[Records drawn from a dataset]
▽

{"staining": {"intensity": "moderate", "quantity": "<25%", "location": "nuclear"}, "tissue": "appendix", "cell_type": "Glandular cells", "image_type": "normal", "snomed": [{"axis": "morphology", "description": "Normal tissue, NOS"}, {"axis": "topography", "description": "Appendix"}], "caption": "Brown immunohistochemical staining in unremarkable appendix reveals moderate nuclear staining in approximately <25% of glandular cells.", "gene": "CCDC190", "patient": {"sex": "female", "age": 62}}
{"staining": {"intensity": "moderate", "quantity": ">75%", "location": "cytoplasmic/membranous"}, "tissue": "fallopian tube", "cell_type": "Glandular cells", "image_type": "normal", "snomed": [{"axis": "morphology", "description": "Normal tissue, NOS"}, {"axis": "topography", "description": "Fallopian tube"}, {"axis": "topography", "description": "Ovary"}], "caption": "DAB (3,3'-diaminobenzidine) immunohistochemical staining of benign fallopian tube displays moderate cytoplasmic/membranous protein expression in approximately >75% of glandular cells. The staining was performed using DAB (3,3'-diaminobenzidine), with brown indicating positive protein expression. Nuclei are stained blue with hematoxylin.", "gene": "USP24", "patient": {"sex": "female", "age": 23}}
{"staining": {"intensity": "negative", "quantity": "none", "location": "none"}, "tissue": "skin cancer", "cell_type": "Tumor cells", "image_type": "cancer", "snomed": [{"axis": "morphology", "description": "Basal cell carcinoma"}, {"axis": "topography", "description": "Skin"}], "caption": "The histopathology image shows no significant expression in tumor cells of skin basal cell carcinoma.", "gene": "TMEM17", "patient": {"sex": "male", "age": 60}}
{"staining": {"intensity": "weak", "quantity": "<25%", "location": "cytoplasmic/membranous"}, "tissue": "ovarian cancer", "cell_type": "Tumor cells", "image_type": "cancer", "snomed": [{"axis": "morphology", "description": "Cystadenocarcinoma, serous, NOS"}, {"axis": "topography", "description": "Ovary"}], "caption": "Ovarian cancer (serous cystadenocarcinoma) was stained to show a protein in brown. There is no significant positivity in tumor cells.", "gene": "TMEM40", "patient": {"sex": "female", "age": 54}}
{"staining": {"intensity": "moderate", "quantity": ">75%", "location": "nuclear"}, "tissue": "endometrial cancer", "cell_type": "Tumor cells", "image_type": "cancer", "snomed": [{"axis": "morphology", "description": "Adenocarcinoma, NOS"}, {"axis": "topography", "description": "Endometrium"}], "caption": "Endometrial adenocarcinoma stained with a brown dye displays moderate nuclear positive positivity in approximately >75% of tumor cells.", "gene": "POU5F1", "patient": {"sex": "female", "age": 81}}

△

What you have to do: Please set down all of the records exactly.

Output for this exercise:
{"staining": {"intensity": "moderate", "quantity": "<25%", "location": "nuclear"}, "tissue": "appendix", "cell_type": "Glandular cells", "image_type": "normal", "snomed": [{"axis": "morphology", "description": "Normal tissue, NOS"}, {"axis": "topography", "description": "Appendix"}], "caption": "Brown immunohistochemical staining in unremarkable appendix reveals moderate nuclear staining in approximately <25% of glandular cells.", "gene": "CCDC190", "patient": {"sex": "female", "age": 62}}
{"staining": {"intensity": "moderate", "quantity": ">75%", "location": "cytoplasmic/membranous"}, "tissue": "fallopian tube", "cell_type": "Glandular cells", "image_type": "normal", "snomed": [{"axis": "morphology", "description": "Normal tissue, NOS"}, {"axis": "topography", "description": "Fallopian tube"}, {"axis": "topography", "description": "Ovary"}], "caption": "DAB (3,3'-diaminobenzidine) immunohistochemical staining of benign fallopian tube displays moderate cytoplasmic/membranous protein expression in approximately >75% of glandular cells. The staining was performed using DAB (3,3'-diaminobenzidine), with brown indicating positive protein expression. Nuclei are stained blue with hematoxylin.", "gene": "USP24", "patient": {"sex": "female", "age": 23}}
{"staining": {"intensity": "negative", "quantity": "none", "location": "none"}, "tissue": "skin cancer", "cell_type": "Tumor cells", "image_type": "cancer", "snomed": [{"axis": "morphology", "description": "Basal cell carcinoma"}, {"axis": "topography", "description": "Skin"}], "caption": "The histopathology image shows no significant expression in tumor cells of skin basal cell carcinoma.", "gene": "TMEM17", "patient": {"sex": "male", "age": 60}}
{"staining": {"intensity": "weak", "quantity": "<25%", "location": "cytoplasmic/membranous"}, "tissue": "ovarian cancer", "cell_type": "Tumor cells", "image_type": "cancer", "snomed": [{"axis": "morphology", "description": "Cystadenocarcinoma, serous, NOS"}, {"axis": "topography", "description": "Ovary"}], "caption": "Ovarian cancer (serous cystadenocarcinoma) was stained to show a protein in brown. There is no significant positivity in tumor cells.", "gene": "TMEM40", "patient": {"sex": "female", "age": 54}}
{"staining": {"intensity": "moderate", "quantity": ">75%", "location": "nuclear"}, "tissue": "endometrial cancer", "cell_type": "Tumor cells", "image_type": "cancer", "snomed": [{"axis": "morphology", "description": "Adenocarcinoma, NOS"}, {"axis": "topography", "description": "Endometrium"}], "caption": "Endometrial adenocarcinoma stained with a brown dye displays moderate nuclear positive positivity in approximately >75% of tumor cells.", "gene": "POU5F1", "patient": {"sex": "female", "age": 81}}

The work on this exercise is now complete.